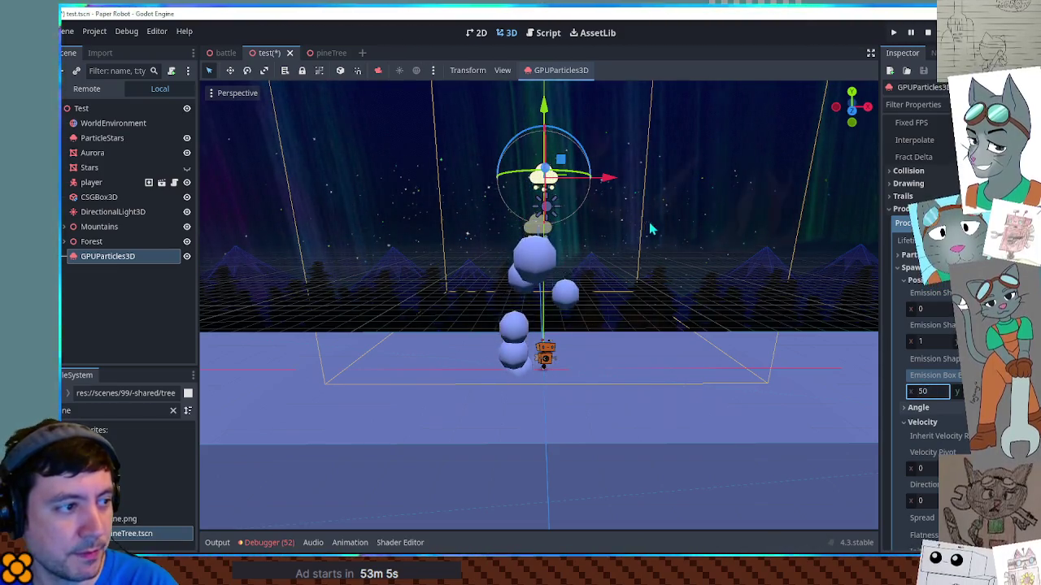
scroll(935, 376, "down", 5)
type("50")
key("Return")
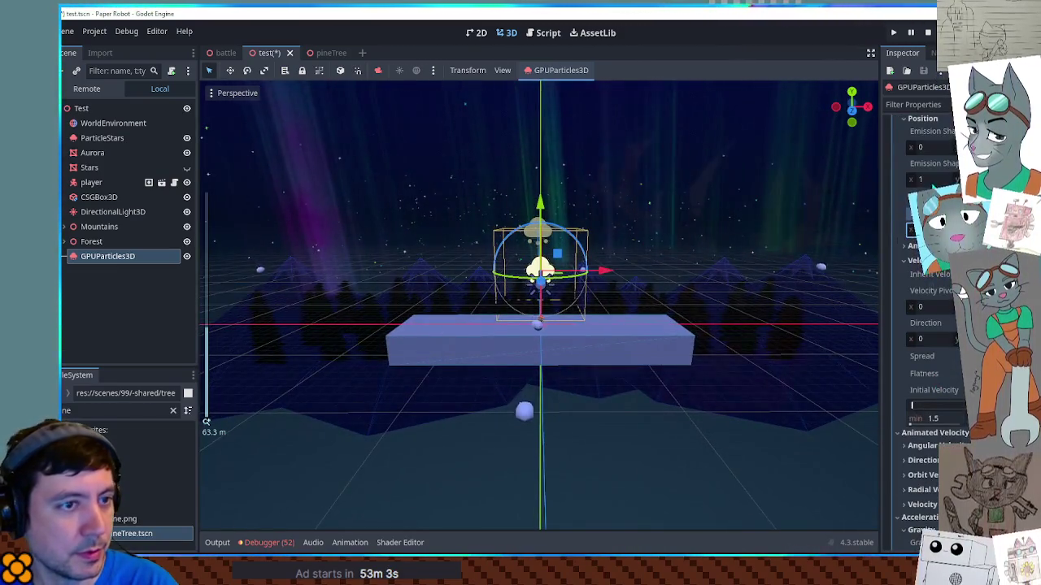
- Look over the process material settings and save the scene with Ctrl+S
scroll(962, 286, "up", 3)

___

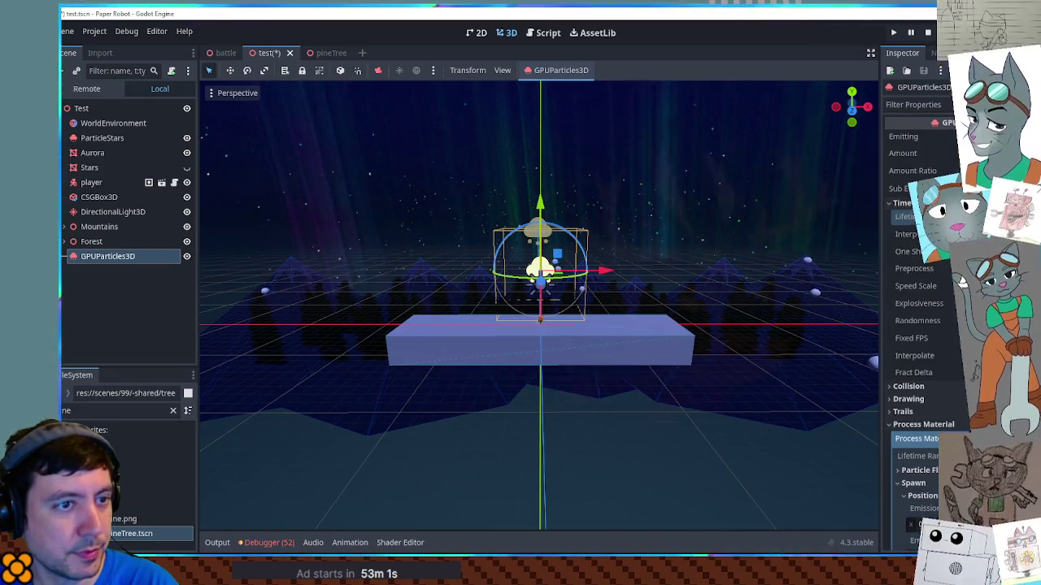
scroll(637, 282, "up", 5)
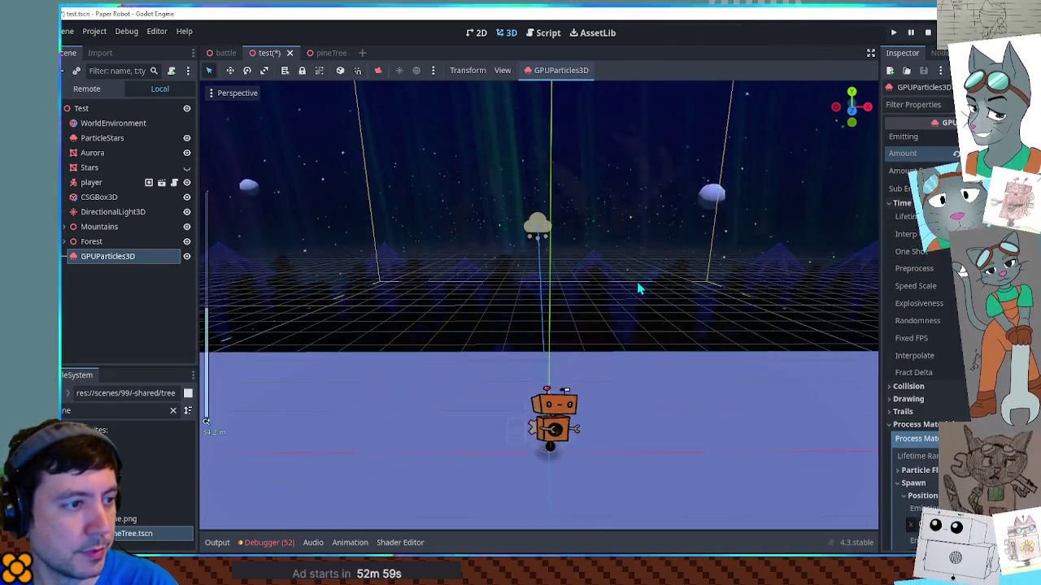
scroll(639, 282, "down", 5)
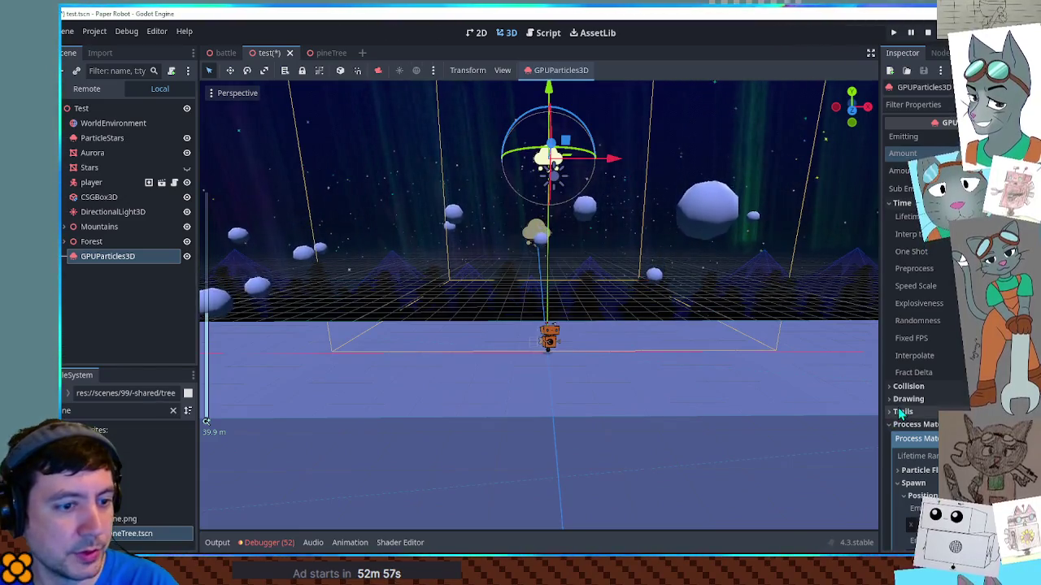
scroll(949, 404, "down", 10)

___

-- TASK TO COMPLETE --
Please show every line of the entries above that contains the word "down".

-- EXERCISE SOLUTION --
scroll(935, 376, "down", 5)
scroll(639, 282, "down", 5)
scroll(949, 404, "down", 10)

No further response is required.